• _TÂCHE À TRAITER 1_:
D'après l'extrait sur de Gaulle, à quels moments tout Français se sent-il gaulliste ?
• _TÂCHE À TRAITER 2_:
Expliquez, en vous appuyant sur l'extrait sur de Gaulle, pourquoi on ne peut constituer ni un parti gaulliste ni un régime.

• _TEXTE RETENU_:
↓
C’est un fait que les plus fidèles partisans de de Gaulle sont ceux qui croient le moins à sa perspicacité, le respect dont il est entouré est très grand, mais inversement proportionnel à la confiance politique qu’il inspire. Ce n’est pas le Pays avec ses classes sociales, mais la conscience de chaque Français qui est divisée entre gaullisme et antigaullisme selon les problèmes, les humeurs et les suggestions de l’heure. Tout Français, le 14 juillet, ou quand il passe devant les Invalides, se sent Gaulliste. Mais quand il déguste son Pernod au bar il devient antigaulliste. Sur un état d’âme aussi instable, on ne peut constituer un parti (il n’y a pas de parti gaulliste) et encore moins un régime C’est là-dessus que se fondaient aussi ben les Comités de Salut Public que les porte-paroles du « système ». Ils se disaient : C’est une figure historique : la politique, c’est nous qui la ferons. Il est douteux cependant que cette opinion se confirme. De Gaulle jusqu’ici n’a pas commis d’erreurs. Il a montré qu’il savait se soustraire à l’histoire pour s’intégrer dans la politique avec une remarquable désinvolture. Il n’a pas d’inspirateurs. Il a pris seul ses décisions et s’est rendu exactement compte du jeu complexe qui se fait autour de lui et en son nom et n’a confié à personne comment il entendait le résoudre. »
↑
• _MATÉRIEL FOURNI_:
↓
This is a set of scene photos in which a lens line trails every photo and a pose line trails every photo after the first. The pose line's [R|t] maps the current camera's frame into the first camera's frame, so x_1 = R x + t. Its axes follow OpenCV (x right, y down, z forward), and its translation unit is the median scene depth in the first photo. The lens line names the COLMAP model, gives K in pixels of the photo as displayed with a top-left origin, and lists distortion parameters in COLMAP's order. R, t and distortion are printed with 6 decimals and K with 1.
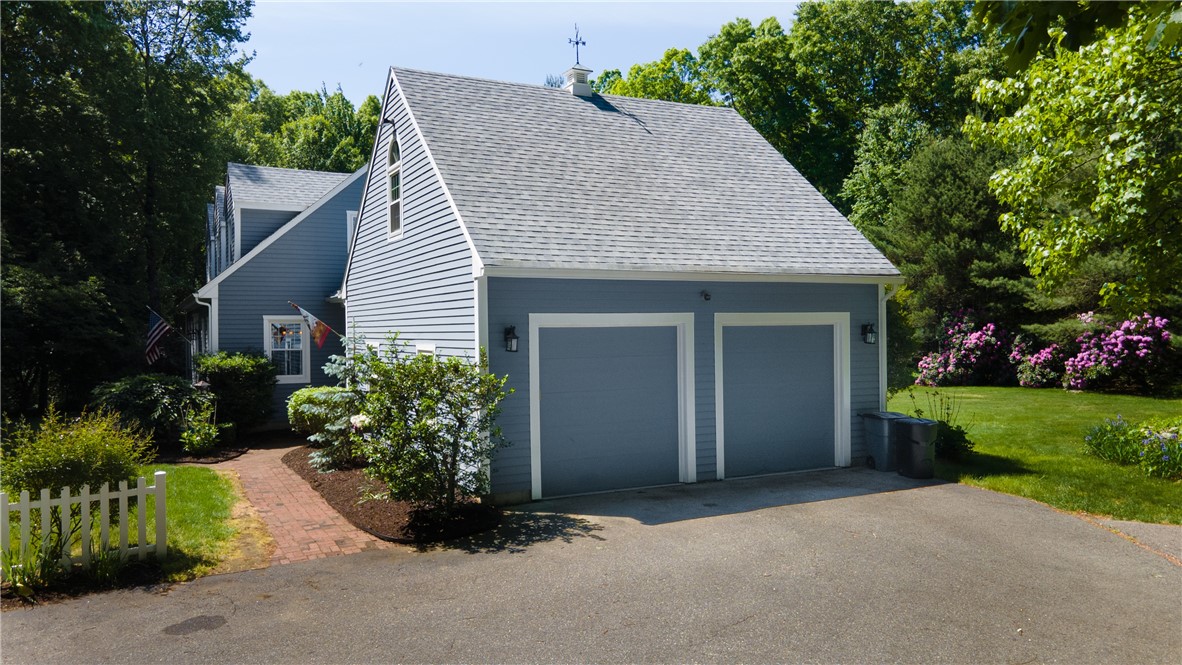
lens RADIAL K [[859.0, 0, 586.0], [0, 859.0, 332.5], [0, 0, 1]] dist [0.010861, 0.006434]
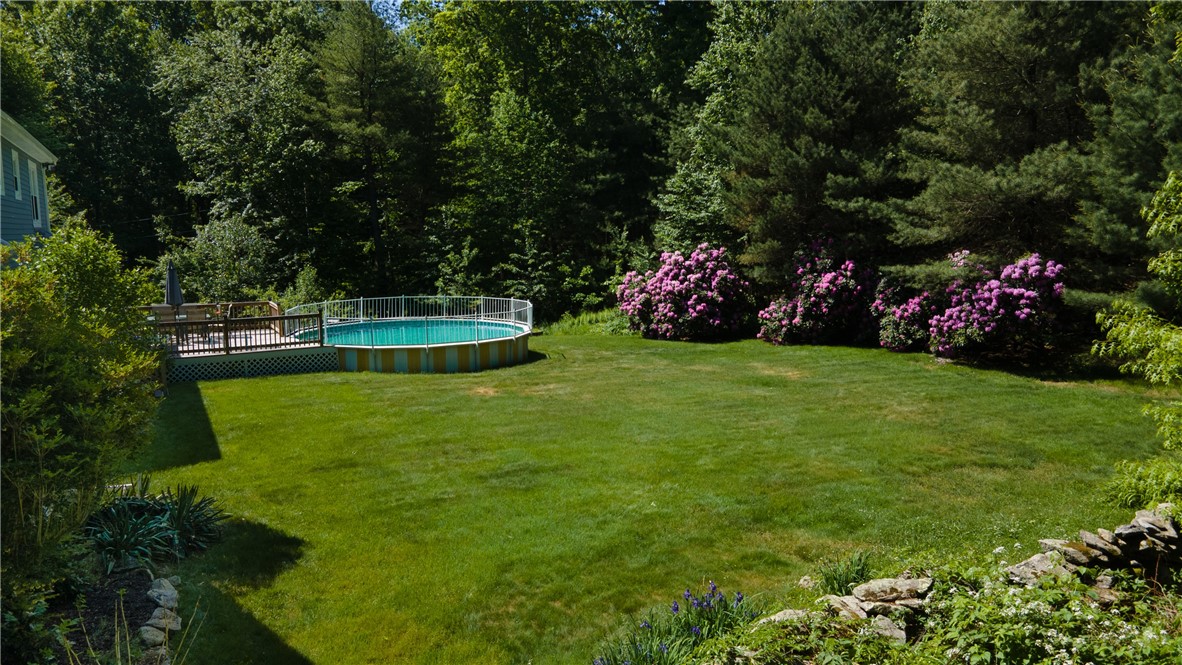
lens RADIAL K [[859.0, 0, 595.9], [0, 859.0, 333.4], [0, 0, 1]] dist [0.010861, 0.006434]
pose [[0.999950, 0.000772, -0.009984, 0.268707], [0.000417, 0.992938, 0.118633, -0.037215], [0.010005, -0.118631, 0.992888, 0.269723]]
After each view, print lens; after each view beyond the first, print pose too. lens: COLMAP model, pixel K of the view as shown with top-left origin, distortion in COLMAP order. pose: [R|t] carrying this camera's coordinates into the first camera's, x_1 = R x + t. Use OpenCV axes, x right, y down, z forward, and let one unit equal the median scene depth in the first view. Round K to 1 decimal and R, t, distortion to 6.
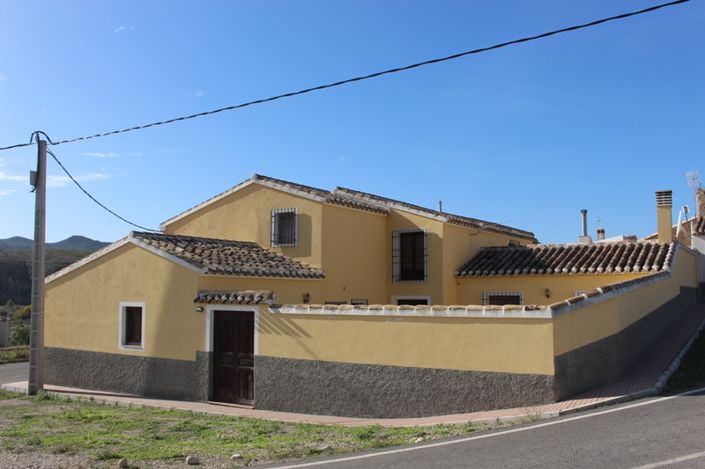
lens RADIAL K [[631.8, 0, 358.2], [0, 631.8, 238.8], [0, 0, 1]] dist [-0.110625, 0.037824]
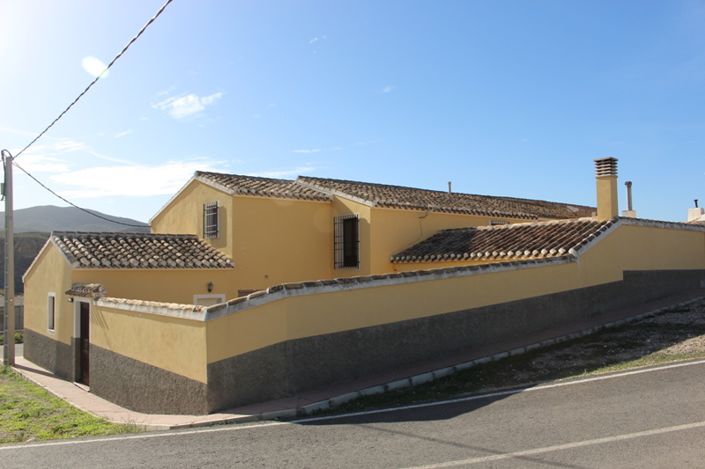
lens RADIAL K [[583.4, 0, 359.2], [0, 583.4, 238.8], [0, 0, 1]] dist [-0.140820, 0.111123]
pose [[0.951352, -0.029622, -0.306679, 0.401645], [0.040156, 0.998798, 0.028095, -0.003365], [0.305478, -0.039043, 0.951398, 0.143425]]
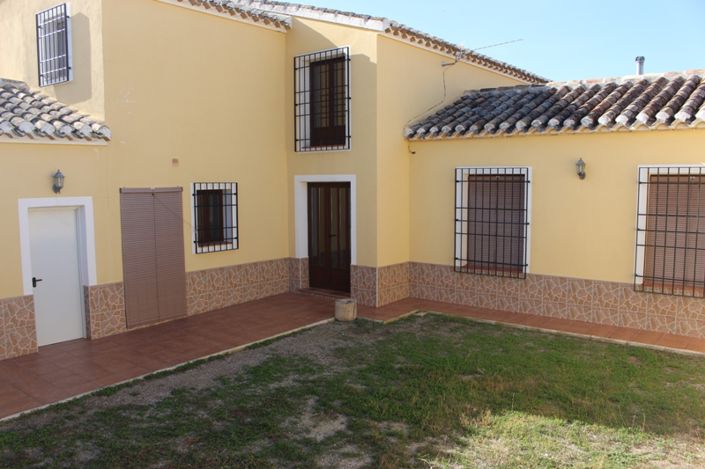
lens RADIAL K [[583.4, 0, 352.8], [0, 583.4, 231.6], [0, 0, 1]] dist [-0.140820, 0.111123]
pose [[0.996447, 0.000866, -0.084217, 0.157797], [0.014393, 0.983485, 0.180415, 0.050370], [0.082982, -0.180986, 0.979979, 0.523776]]
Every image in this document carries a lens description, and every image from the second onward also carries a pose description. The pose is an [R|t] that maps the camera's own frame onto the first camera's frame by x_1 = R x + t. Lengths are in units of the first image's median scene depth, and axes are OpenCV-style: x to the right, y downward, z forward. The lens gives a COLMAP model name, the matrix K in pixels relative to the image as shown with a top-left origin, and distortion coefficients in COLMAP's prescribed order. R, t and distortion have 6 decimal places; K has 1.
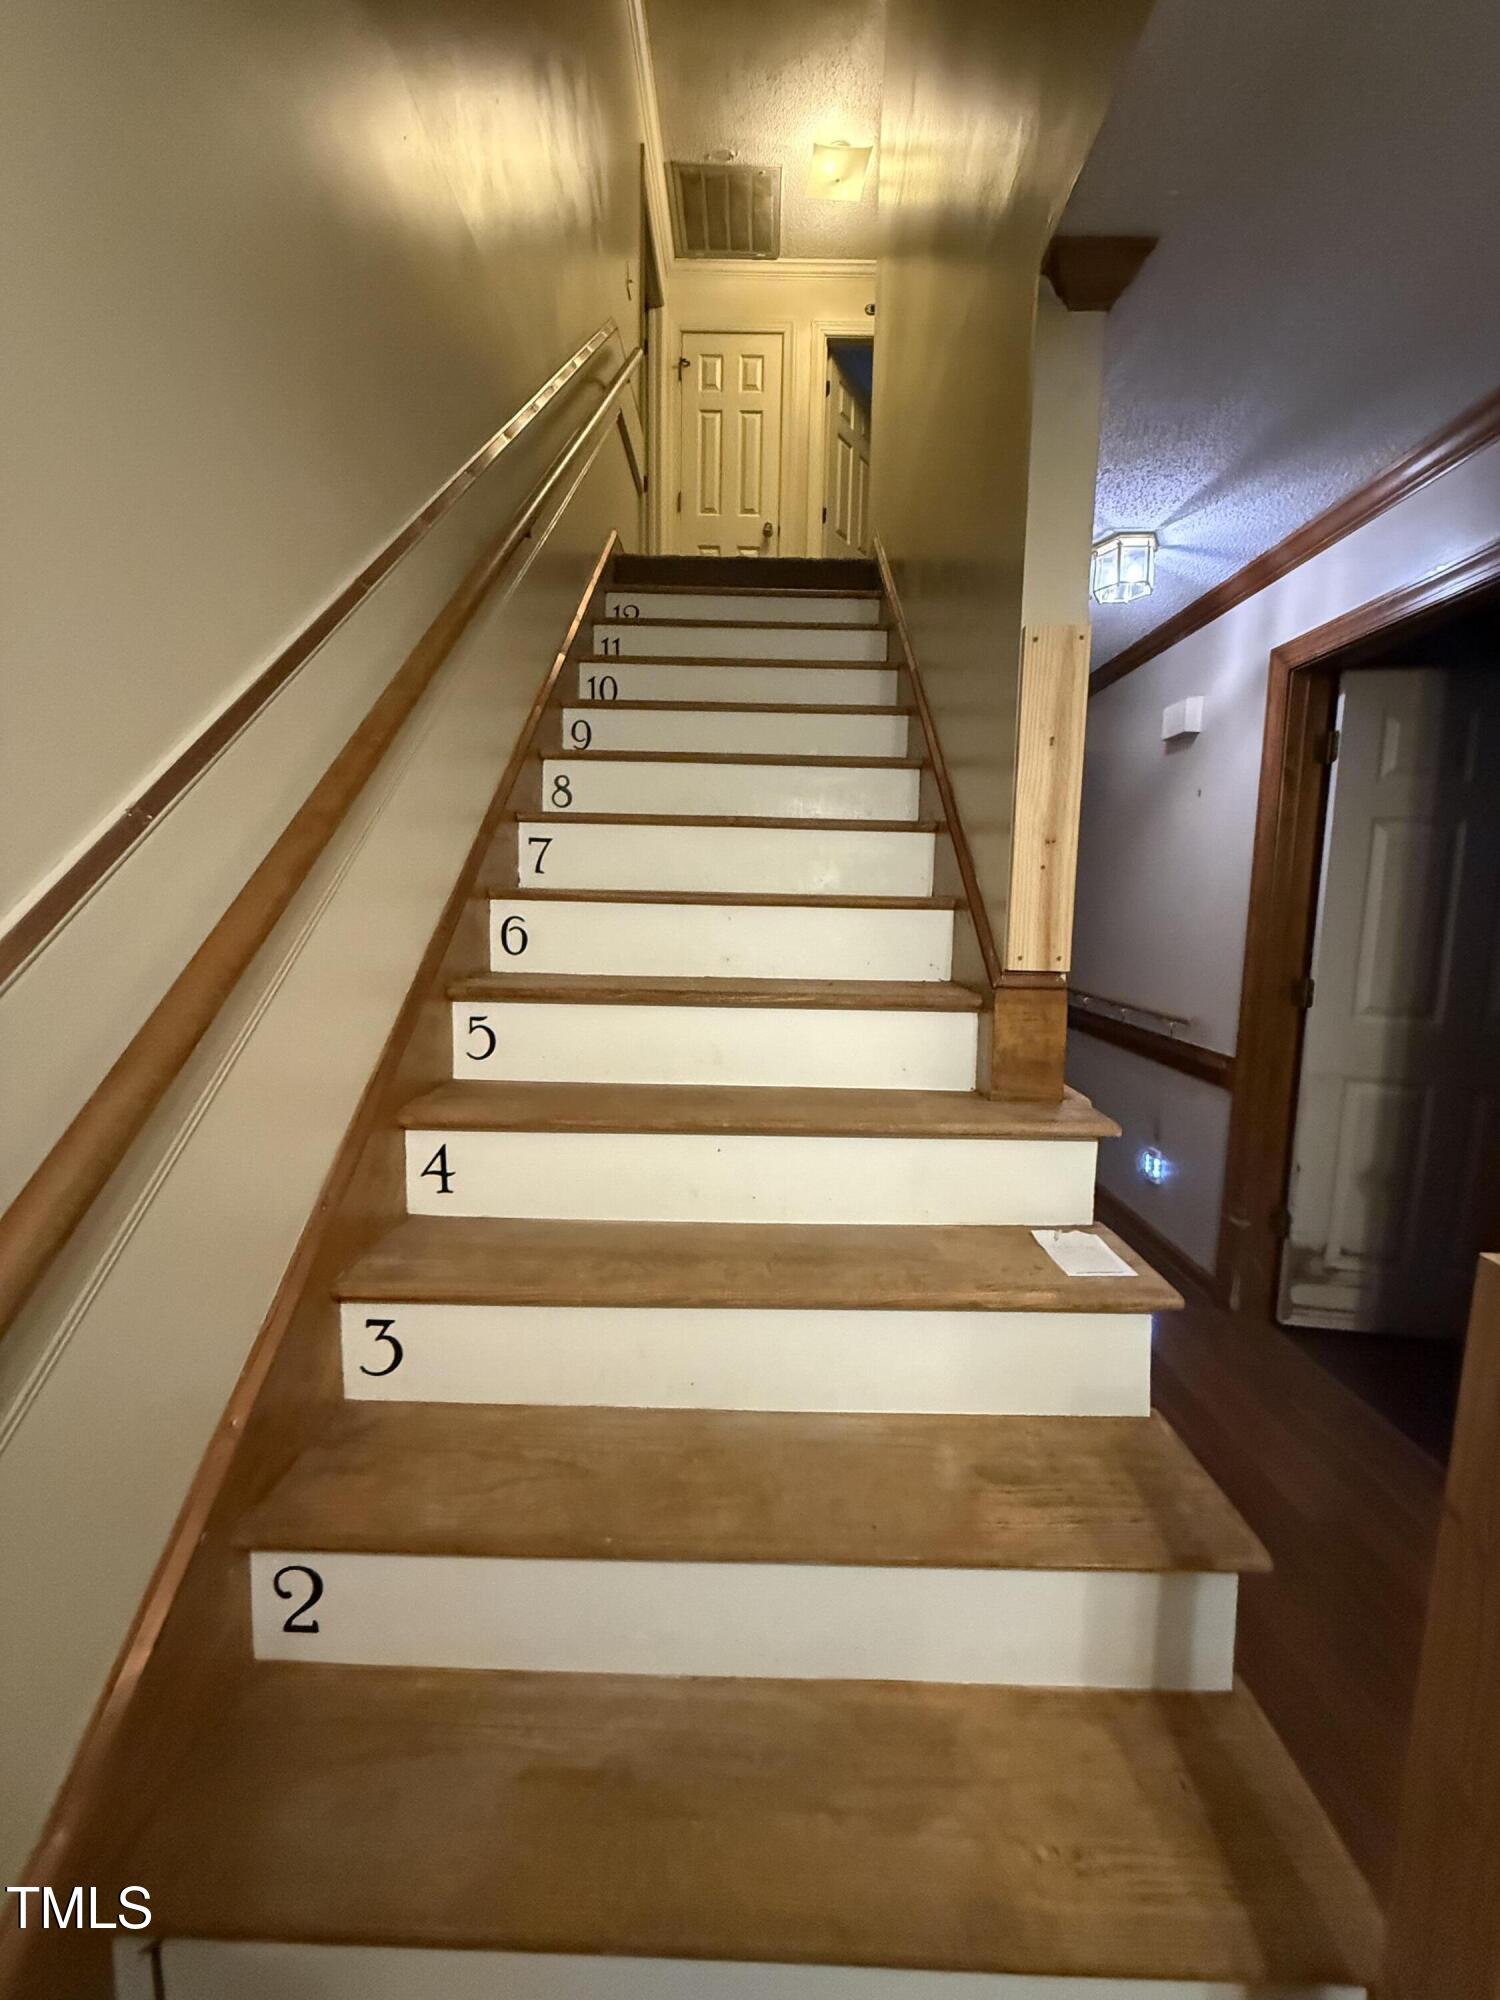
lens RADIAL K [[795.3, 0, 756.2], [0, 795.3, 995.4], [0, 0, 1]] dist [-0.001420, -0.000306]
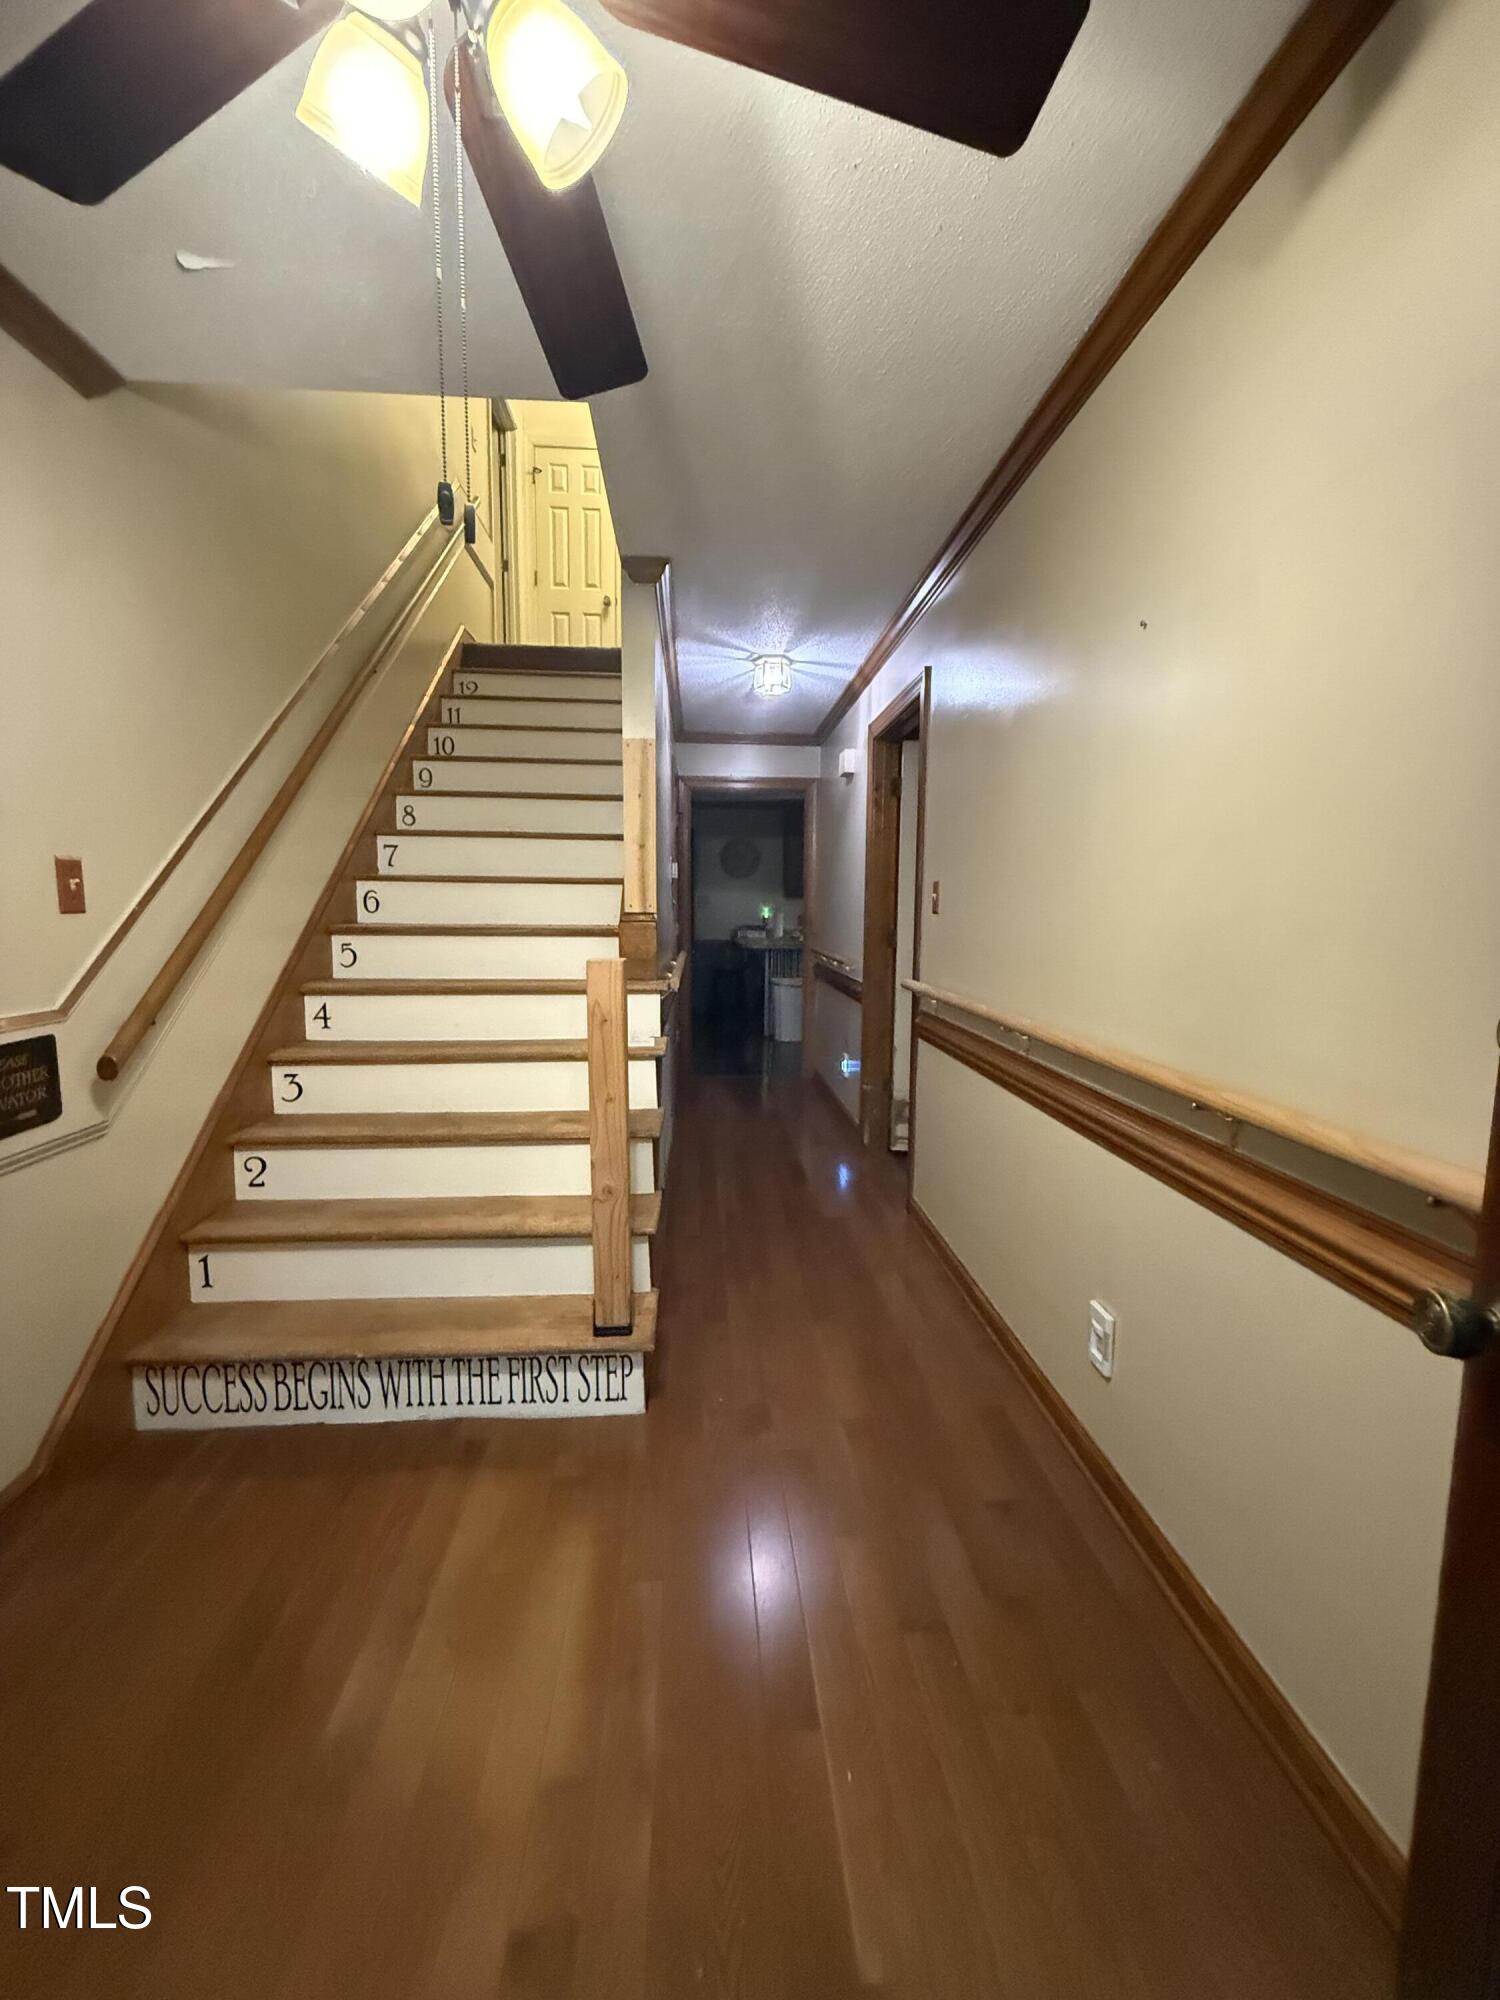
lens RADIAL K [[795.3, 0, 756.2], [0, 795.3, 995.4], [0, 0, 1]] dist [-0.001420, -0.000306]
pose [[0.996802, -0.018490, 0.077739, 0.339941], [0.018782, 0.999819, -0.003021, 0.129598], [-0.077669, 0.004471, 0.996969, -0.683474]]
↑
• _SOLUTION DE LA TÂCHE 1_:
Le 14 juillet, ou quand il passe devant les Invalides.

• _SOLUTION DE LA TÂCHE 2_:
Le gaullisme repose sur un état d'âme trop instable. La conscience de chaque Français se partage entre gaullisme et antigaullisme selon les problèmes, les humeurs et les suggestions de l'heure.